(Bloomberg) — A hellish week for hedge funds will be remembered for how much damage Reddit traders caused by chasing a handful of the most-shorted names in the $43 trillion U.S. stock market.
But just why were the institutional pros forced to downsize their market exposures at the fastest pace since pandemic-spurred March rout?
One reason is that their risk models told them to.
As a flood of retail money sent stocks like GameStop Corp. and AMC Entertainment Holdings Inc. surging, the trading signals that guide how the smart money invest flashed red.
Known as Value at Risk, this crude but widely used metric showed just how vulnerable the equity long-short crowd was to losses based on historic price moves.
As day traders battled Wall Street, volatility doubled in 50 companies on the Russell 3000 last week. At the same time, hedge funds’ most-shorted stocks rallied so hard that they outperformed their favorite longs to a degree that’s rarely been seen before.
With institutional clients to worry about, the pros duly cut positions across the board — while retail investors, who are free from such constraints, charged on.
“When the risk models go haywire, you degross,” said Benn Dunn, who helps these managers monitor risk as president of Alpha Theory Advisors. “What the hedge funds are holding long, they have to get rid of to get their exposures down — to get their risk in line.”
According to Morgan Stanley’s prime brokerage, the drop in hedge funds’ exposure last Wednesday was historic, according to a rule of thumb for a normal distribution of statistical data.
At 11 standard deviations away from the mean in data going back to 2010, this deleveraging was the fastest since the onset of the pandemic in March — when there was the biggest move in a decade.
Value at risk, pioneered by JPMorgan Chase & Co. in the 1990s, tries to figure out the most a fund can lose in the vast majority of cases: like a maximum $50 million in a day, 95% of the time. While an individual might be free to stomach the risk of a large drawdown, hedge funds serving institutional clients like pensions are generally bound by a game plan that curbs extreme excesses.

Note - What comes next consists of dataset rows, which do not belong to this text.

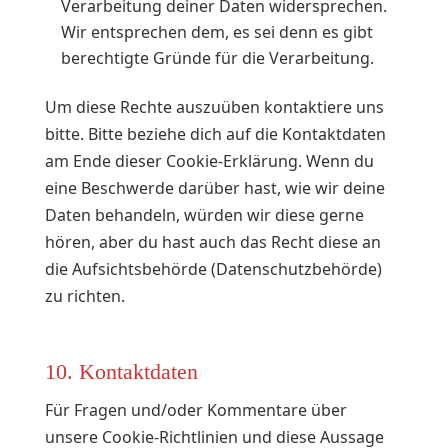
Verarbeitung deiner Daten widersprechen.
Wir entsprechen dem, es sei denn es gibt
berechtigte Gründe für die Verarbeitung.
Um diese Rechte auszuüben kontaktiere uns
bitte. Bitte beziehe dich auf die Kontaktdaten
am Ende dieser Cookie-Erklärung. Wenn du
eine Beschwerde darüber hast, wie wir deine
Daten behandeln, würden wir diese gerne
hören, aber du hast auch das Recht diese an
die Aufsichtsbehörde (Datenschutzbehörde)
zu richten.
10. Kontaktdaten
Für Fragen und/oder Kommentare über
unsere Cookie-Richtlinien und diese Aussage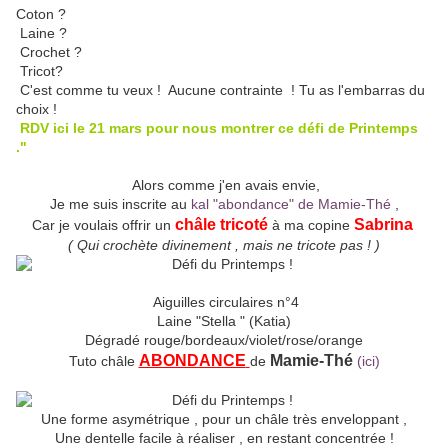
Coton ?
Laine ?
Crochet ?
Tricot?
C'est comme tu veux ! Aucune contrainte ! Tu as l'embarras du
choix !
RDV ici le 21 mars pour nous montrer ce défi de Printemps
."
Alors comme j'en avais envie,
Je me suis inscrite au
kal "abondance" de Mamie-Thé
,
châle tricoté
Sabrina
Car je voulais offrir un
à ma copine
( Qui crochète divinement , mais ne tricote pas ! )
Aiguilles circulaires n°4
Laine "Stella " (Katia)
Dégradé rouge/bordeaux/violet/rose/orange
ABONDANCE
Mamie-Thé
Tuto châle
de
(ici)
Une forme asymétrique , pour un châle très enveloppant ,
Une dentelle facile à réaliser , en restant concentrée !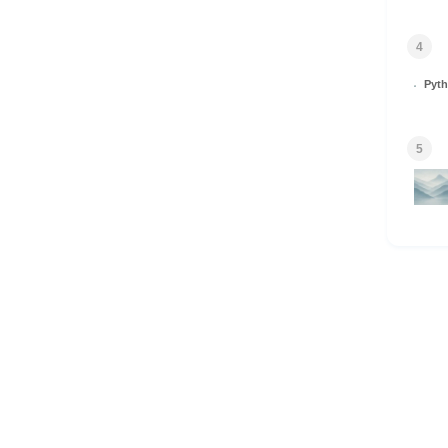
4
Py
5
HOME
© 2026 Omomuki Tech All rights reserved.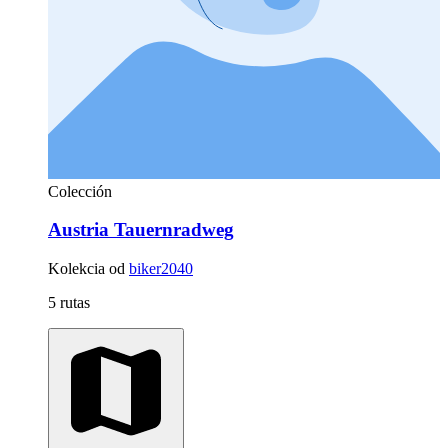
Colección
Austria Tauernradweg
Kolekcia od
biker2040
5 rutas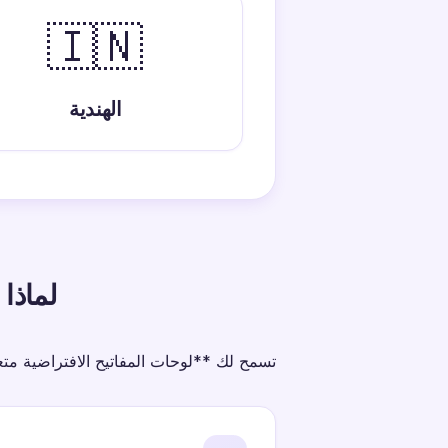
🇮🇳
الهندية
لماذا 
تسمح لك **لوحات المفاتيح الافتراضية متع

The challenge last week for the smart money was that reliable trading patterns broke down. Let’s say a stock picker is short GameStop and long Peloton Interactive Inc. On most days, when both move in the same direction, one is a hedge for the other. Yet the former surged while the latter plummeted — a negative and costly co-movement.
“If you’re short one and long something else, and the correlation comes down, that actually sends your risk up,” said Melissa Brown, global head of applied research at Qontigo, which provides tools for analyzing risk.
On Wednesday, an exchange-traded fund tracking hedge-fund darlings (GVIP) moved seven standard deviations from the mean relative to a Goldman Sachs Group Inc. basket of Russell 3000 stocks with the highest short interest. Based on 250-day data, that lies outside the statistical norm.
Of course, that’s based on a normal distribution of data, which famously does not hold, especially in complex modern markets. But it offers a simplified illustration of how the retail crowd caused unprecedented volatility on the institutional cohort.
There are multiple interlinked drivers of deleveraging and the dust has yet to settle as the retail crew charges anew into the most-shorted names. Beyond those forced to cut positions as higher volatility pushes up VaR, client redemptions and margin calls may have also exerted pressure.
But zoomed-out, the week’s frenzy might yet be another sign of a worrying trend in financial markets: the least statistically likely moves are happening more often, something known as fatter tails.
“I’ve seen selling in all kinds of places,” Dunn said on Friday. “You’re seeing things in the market that don’t make sense.”